Before leaving for the South Pole, Aldrin tweeted Tuesday to almost 1 million followers: “South Pole here I come! #antarctica#WhiteDesert#GYATAntarctica“
Aldrin, an engineer and West Point graduate, joined NASA in 1963. He, Armstrong and Michael Collins made up the historic crew of Apollo 11 that rocketed from the Kennedy Space Center on July 16, 1969, bound for the moon. Five days later, Collins stayed aboard the command module while Armstrong and Aldrin took the module to the moon’s surface.
The moonwalks were telecast live around the world to a mesmerized TV audience.
Armstrong’s iconic first words: “That’s one small step for man, one giant leap for mankind.”
Aldrin’s lesser-known words: “Beautiful view.”
Aldrin, who was awarded the Congressional Gold Medal in 2011, remains “a tireless advocate for human space exploration,” according to his own website. He’s written nine books, including a children’s book published last year Welcome to Mars: Making a Home on the Red Planet.
His 2013 book Mission to Mars: My Vision for Space Exploration lays out his vision for colonization of Mars. A key concept is his gravity-assisted Aldrin Cycler, which in theory would allow almost constant travel between Earth and Mars. A one-way trip would take less than six months.
Aldrin envisions the first trips in 2030, with missions lasting five years or longer. Initial exploration would be followed by colonizers, permanent settlements and eventually efforts to create a habitable Earth-like atmosphere.
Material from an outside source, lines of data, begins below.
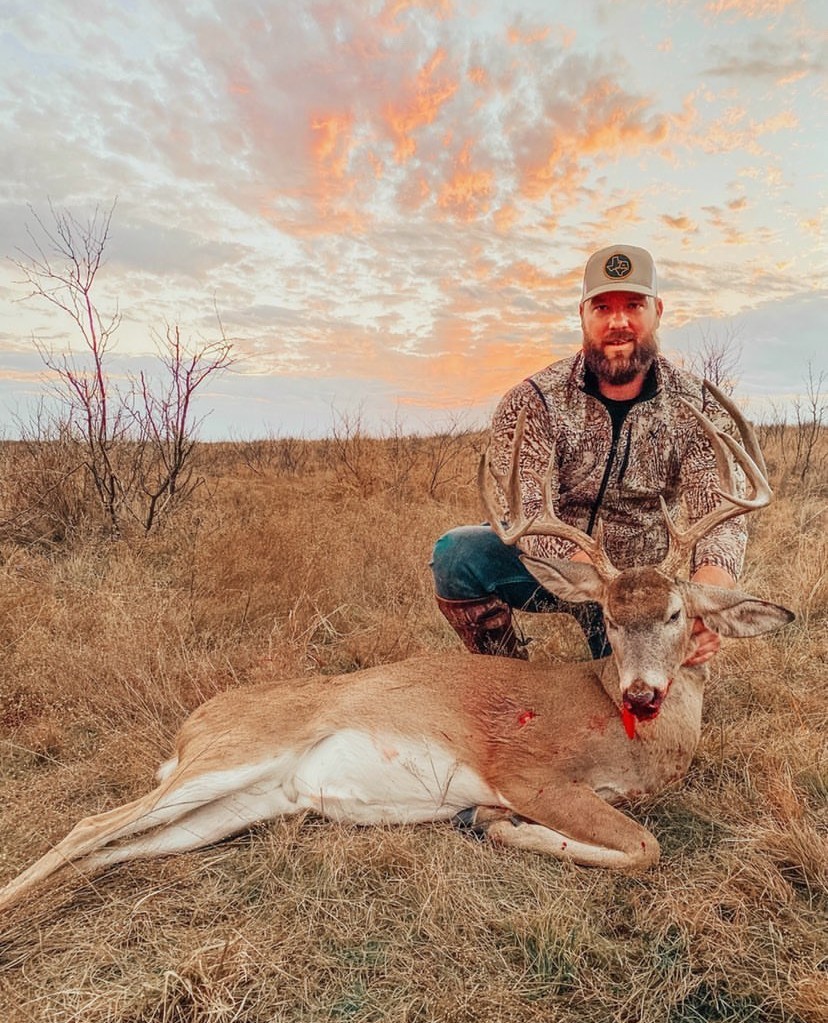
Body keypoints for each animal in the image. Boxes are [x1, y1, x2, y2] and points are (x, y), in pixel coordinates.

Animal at [0, 382, 794, 912]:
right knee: (88, 823)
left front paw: (491, 825)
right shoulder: (529, 771)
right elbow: (642, 847)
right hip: (233, 755)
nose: (641, 691)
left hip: (241, 802)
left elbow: (639, 845)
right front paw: (495, 824)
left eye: (676, 613)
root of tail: (192, 724)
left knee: (112, 847)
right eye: (607, 613)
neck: (628, 733)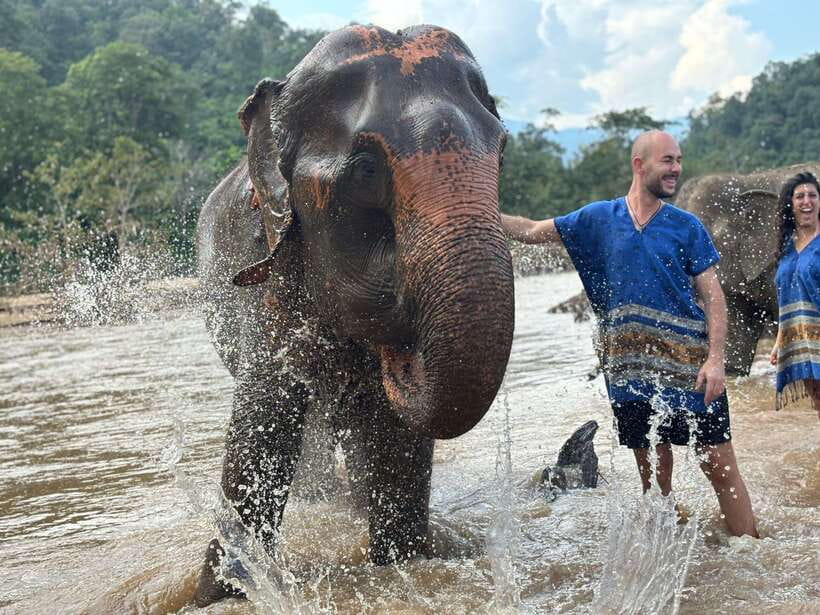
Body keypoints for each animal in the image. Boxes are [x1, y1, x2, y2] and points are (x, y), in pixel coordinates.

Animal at [193, 24, 515, 606]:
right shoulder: (270, 276)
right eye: (366, 170)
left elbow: (396, 443)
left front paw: (402, 563)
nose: (402, 356)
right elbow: (263, 423)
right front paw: (223, 588)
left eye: (501, 152)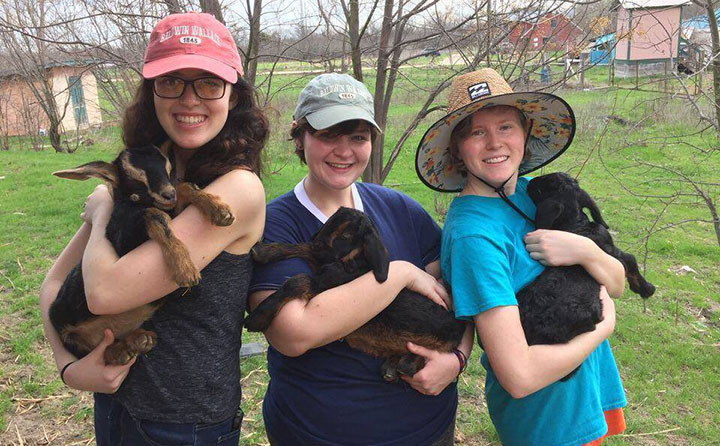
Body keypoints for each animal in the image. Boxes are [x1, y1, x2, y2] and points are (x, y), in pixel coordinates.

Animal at [48, 146, 233, 366]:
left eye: (168, 166)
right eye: (134, 176)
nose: (167, 194)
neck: (131, 204)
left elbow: (185, 187)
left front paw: (221, 212)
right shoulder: (123, 243)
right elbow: (156, 215)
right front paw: (186, 270)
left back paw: (140, 340)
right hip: (68, 334)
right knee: (91, 353)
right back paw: (123, 350)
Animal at [245, 207, 464, 382]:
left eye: (346, 236)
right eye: (328, 223)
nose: (318, 242)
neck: (354, 262)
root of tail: (460, 323)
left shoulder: (326, 283)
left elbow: (296, 281)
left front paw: (256, 319)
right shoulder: (322, 261)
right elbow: (301, 247)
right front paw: (263, 252)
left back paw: (403, 365)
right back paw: (391, 368)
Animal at [520, 172, 656, 378]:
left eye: (541, 187)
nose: (530, 183)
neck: (576, 224)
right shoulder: (613, 254)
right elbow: (631, 260)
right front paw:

The book also features some reflections on Apollo 11 — such as what he remembers as a virtual absence of public relations promotion ahead of the historic trip. Only after returning did anyone realize the value of the few snapshots taken on the moon, he writes.
After splashdown, Aldrin and Armstrong were quarantined. Together they watched a recording of TV coverage of their time on the moon.
“The whole world celebrated our moon landing,” Aldrin said many years later. “But we missed the whole thing because we were out of town.”